◆ Brief ◆
Among these entries, how many lines contain "Trikamji"? Say the number and nothing else.
_____
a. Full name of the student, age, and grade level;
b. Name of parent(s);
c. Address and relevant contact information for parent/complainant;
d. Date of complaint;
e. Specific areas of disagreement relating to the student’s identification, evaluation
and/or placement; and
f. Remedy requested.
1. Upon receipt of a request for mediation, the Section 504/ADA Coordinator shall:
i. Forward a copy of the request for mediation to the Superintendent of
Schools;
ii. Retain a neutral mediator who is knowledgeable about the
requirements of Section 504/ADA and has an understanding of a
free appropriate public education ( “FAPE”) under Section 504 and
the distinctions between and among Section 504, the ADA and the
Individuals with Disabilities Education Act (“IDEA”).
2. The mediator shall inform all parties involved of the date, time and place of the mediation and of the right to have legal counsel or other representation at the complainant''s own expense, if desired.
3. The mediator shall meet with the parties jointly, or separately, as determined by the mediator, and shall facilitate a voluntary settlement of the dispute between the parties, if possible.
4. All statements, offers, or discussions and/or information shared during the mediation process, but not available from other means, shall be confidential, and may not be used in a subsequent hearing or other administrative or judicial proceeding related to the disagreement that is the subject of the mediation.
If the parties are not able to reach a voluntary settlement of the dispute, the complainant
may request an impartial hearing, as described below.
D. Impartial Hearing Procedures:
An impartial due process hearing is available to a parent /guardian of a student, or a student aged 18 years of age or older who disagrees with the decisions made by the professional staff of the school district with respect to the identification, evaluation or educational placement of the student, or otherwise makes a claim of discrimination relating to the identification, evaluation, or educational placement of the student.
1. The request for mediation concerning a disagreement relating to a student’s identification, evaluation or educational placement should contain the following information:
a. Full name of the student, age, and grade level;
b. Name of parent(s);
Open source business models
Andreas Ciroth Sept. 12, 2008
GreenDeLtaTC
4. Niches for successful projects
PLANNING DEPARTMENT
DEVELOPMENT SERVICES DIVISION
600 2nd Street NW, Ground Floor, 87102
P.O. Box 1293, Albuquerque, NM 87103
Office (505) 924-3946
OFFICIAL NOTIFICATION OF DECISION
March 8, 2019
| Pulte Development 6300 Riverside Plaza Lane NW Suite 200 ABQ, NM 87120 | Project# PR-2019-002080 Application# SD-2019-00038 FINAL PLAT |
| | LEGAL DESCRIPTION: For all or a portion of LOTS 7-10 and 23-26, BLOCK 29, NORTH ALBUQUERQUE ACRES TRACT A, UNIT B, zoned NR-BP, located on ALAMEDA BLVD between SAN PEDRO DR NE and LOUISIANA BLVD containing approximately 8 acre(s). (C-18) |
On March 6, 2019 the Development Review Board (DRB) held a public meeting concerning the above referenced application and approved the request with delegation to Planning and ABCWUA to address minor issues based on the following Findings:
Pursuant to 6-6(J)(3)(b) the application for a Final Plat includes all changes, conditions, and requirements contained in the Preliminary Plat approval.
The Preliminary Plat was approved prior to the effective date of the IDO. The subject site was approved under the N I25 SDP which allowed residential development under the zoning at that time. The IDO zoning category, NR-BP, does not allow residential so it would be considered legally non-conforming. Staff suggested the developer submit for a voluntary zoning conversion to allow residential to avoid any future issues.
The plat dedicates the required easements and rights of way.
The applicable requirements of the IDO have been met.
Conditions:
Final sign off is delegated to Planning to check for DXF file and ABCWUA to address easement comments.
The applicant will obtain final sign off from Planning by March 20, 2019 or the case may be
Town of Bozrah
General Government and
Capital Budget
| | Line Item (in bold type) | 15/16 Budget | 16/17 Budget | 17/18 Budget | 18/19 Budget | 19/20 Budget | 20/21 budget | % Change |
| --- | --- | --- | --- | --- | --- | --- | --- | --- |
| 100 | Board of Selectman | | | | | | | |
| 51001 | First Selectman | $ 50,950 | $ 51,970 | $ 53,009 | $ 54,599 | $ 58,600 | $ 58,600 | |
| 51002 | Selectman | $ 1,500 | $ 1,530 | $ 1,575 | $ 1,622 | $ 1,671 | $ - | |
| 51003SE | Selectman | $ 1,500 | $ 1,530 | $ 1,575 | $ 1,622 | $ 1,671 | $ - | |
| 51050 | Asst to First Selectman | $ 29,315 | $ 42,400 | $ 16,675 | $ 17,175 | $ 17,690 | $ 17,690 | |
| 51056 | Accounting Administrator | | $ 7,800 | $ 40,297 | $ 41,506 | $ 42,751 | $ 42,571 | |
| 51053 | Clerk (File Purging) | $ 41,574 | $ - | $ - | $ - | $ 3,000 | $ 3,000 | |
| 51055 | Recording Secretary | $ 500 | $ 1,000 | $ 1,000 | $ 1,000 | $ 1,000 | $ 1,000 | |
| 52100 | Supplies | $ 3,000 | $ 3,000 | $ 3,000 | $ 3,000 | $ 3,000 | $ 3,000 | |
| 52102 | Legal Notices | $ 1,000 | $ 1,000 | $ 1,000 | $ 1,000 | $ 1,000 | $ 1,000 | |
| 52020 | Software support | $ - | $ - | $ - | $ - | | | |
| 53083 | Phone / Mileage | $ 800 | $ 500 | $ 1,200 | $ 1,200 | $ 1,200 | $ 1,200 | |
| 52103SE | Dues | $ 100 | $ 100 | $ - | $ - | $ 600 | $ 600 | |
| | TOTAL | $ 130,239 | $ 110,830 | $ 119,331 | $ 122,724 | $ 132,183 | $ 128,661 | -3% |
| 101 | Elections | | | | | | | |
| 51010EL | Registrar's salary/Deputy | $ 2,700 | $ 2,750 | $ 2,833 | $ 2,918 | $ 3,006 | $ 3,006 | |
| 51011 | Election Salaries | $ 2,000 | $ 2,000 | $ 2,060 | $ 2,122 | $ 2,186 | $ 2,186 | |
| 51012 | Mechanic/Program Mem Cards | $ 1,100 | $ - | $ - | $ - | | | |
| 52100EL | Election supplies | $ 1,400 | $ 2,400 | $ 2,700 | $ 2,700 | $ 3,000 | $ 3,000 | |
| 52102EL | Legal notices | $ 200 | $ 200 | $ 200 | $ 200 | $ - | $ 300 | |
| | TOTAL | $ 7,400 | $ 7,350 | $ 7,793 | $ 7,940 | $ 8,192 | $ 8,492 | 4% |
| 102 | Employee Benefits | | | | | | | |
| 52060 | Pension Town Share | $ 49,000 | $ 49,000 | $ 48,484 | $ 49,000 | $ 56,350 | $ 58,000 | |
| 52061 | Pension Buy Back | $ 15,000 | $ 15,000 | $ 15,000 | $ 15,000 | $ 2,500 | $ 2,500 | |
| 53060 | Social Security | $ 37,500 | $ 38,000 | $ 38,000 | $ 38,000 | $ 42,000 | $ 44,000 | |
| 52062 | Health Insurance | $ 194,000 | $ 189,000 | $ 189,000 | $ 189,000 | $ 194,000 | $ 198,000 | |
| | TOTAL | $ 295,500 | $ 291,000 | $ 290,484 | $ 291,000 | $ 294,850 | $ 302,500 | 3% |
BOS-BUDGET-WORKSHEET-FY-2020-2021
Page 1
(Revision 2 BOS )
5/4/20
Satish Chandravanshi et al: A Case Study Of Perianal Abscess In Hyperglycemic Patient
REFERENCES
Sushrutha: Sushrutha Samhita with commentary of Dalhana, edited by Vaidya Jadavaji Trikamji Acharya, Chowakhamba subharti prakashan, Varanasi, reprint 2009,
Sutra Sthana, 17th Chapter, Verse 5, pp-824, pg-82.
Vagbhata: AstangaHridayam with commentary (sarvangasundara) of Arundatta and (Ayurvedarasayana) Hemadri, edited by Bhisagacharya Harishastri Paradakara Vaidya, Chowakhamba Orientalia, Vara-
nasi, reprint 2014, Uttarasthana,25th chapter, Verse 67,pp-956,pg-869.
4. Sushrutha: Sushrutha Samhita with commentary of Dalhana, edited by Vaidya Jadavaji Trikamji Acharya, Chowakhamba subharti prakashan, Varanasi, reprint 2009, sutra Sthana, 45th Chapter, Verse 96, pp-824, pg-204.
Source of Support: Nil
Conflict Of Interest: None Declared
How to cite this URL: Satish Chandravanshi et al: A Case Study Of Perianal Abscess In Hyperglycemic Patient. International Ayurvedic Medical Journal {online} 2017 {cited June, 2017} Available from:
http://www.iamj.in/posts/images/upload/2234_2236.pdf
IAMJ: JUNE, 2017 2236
_____
◆ Solution ◆
2